The few people who would provide pricing advice told him little more than the old stand-by: Don’t haul cheap freight. Asked to define “cheap freight,” most narrowed the cutoff to around $1.50 per mile.

Isaac Ho knows his cost, however: If I had to haul for $1.50 per mile I don’t think I would be profitable. Fortunately for him, he’s entered this business at a time of freight market strength.

He’s locating freight in the $2-$2.20 range consistently for the lanes he has worked, mostly the Midwest to South Central and back.
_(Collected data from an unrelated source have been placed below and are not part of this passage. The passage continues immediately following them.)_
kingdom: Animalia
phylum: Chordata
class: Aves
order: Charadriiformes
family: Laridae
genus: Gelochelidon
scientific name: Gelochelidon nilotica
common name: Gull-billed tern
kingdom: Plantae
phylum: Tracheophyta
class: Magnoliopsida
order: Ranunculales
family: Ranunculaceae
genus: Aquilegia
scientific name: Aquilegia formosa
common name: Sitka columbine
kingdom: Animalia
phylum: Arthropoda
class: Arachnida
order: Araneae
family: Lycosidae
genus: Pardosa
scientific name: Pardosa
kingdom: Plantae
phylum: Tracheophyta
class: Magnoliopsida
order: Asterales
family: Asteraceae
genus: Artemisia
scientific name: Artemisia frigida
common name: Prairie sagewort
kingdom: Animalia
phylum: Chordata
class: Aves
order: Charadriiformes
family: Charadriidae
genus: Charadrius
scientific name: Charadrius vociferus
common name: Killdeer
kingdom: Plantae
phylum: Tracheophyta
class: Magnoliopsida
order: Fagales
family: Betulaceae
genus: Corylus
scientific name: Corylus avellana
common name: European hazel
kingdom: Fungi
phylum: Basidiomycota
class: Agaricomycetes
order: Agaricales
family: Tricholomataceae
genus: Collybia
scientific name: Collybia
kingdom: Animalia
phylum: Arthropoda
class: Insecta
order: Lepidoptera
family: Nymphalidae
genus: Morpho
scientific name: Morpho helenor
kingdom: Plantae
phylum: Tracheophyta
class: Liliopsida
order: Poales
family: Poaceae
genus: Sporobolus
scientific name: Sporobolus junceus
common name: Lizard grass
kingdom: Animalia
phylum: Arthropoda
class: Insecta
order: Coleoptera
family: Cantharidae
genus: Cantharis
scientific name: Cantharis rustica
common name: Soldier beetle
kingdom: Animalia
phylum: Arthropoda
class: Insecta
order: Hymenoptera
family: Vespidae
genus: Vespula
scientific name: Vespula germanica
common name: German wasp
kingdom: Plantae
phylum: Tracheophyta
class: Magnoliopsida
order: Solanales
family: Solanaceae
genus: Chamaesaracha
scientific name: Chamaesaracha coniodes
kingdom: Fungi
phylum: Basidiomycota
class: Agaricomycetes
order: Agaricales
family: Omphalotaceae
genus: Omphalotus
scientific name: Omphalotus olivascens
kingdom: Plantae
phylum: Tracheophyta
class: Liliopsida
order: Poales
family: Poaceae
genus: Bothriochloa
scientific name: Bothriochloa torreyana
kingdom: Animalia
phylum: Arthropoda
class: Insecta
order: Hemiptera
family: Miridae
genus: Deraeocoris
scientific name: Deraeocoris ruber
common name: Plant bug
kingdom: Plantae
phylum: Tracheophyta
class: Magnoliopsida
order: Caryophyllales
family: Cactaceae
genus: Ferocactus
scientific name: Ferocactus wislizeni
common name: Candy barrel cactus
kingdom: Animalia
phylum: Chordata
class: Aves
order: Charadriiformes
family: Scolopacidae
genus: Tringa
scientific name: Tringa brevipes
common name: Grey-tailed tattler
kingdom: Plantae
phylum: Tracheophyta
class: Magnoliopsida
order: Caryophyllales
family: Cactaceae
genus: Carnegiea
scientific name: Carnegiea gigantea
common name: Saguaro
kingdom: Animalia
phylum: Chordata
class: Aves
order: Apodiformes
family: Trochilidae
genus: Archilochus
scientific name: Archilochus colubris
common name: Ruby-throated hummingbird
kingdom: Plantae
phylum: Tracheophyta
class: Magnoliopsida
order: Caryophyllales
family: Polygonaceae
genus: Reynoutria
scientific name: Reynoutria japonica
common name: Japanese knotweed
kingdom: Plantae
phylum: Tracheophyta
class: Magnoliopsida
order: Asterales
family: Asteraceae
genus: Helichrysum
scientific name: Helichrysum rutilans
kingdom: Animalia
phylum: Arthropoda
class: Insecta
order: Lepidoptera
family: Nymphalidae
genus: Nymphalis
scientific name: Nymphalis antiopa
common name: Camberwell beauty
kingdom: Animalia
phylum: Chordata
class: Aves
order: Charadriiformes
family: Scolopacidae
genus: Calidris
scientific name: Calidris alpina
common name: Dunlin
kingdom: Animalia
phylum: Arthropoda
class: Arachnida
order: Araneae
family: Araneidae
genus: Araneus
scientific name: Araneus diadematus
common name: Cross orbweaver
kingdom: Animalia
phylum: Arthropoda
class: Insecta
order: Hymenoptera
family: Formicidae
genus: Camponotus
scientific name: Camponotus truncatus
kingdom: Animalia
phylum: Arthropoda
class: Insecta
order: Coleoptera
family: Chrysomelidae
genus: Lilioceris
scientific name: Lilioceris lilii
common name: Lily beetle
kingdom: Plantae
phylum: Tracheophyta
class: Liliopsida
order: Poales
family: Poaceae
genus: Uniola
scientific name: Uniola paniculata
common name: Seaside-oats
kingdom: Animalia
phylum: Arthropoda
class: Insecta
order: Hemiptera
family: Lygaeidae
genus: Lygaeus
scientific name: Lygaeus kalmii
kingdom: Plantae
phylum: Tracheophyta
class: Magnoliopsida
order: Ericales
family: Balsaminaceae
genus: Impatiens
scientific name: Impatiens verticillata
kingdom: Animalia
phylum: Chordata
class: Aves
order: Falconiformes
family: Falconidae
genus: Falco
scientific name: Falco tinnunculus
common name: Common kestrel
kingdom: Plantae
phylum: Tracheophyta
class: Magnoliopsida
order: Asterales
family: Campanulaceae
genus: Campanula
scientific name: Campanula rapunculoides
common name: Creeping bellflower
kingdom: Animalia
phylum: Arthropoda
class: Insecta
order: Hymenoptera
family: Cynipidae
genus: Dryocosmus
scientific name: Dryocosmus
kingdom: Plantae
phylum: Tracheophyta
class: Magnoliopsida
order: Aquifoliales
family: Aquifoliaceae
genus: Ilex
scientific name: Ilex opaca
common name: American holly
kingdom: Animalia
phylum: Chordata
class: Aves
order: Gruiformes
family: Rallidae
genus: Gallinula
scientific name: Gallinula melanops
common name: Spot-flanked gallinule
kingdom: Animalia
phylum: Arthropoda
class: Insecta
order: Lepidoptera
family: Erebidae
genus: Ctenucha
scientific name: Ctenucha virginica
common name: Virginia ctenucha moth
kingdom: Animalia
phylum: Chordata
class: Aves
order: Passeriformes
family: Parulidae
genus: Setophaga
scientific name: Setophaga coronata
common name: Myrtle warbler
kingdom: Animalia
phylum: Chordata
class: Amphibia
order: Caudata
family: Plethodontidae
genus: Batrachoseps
Ho plans to continue examining freight lanes — the commodity in relation to the rates — staying with products he is comfortable with, allowing him to learn seasonal freight opportunities.

At once, he recognizes good fortune when he sees it, and continues to be frugal with spending as he builds a strong financial foundation.

Although using factoring for some people may be a cash-flow necessity, Ho investigated and determined the factoring arrangements he was offered to be extremely complicated, with high fees and complicated back charges. To reduce his risk on receivables, he opts for contracts with brokerage services that offer payment in two to seven days upon delivery, many charging their percentage fees. If he was working from a multi-broker board like DAT or, he adds, he might find more utility from a factoring arrangement to consolidate quicker payments from multiple sources.

The electronic logging device mandate was of no consequence to him. He’s utilizing a Zed ELD, which Isaac describes as “OK, a bare bones ELD,” one of few with no monthly fee, further containing costs. He’s confident using the 8/2 splits and little nuances of the hours rule to solve problems. To help him be more efficient, he mostly hauls light loads combined with slower speeds. He keeps up the truck, so he doesn’t worry about inspections

It’s all in the planning, as he might put it, and now as the owner and chief decision maker, he is in control. People with Ho’s skills, many of whom entered this business via a nontraditional path, can see advantages many of us may not. I salute him and encourage others not to be too quick judge new people entering this business.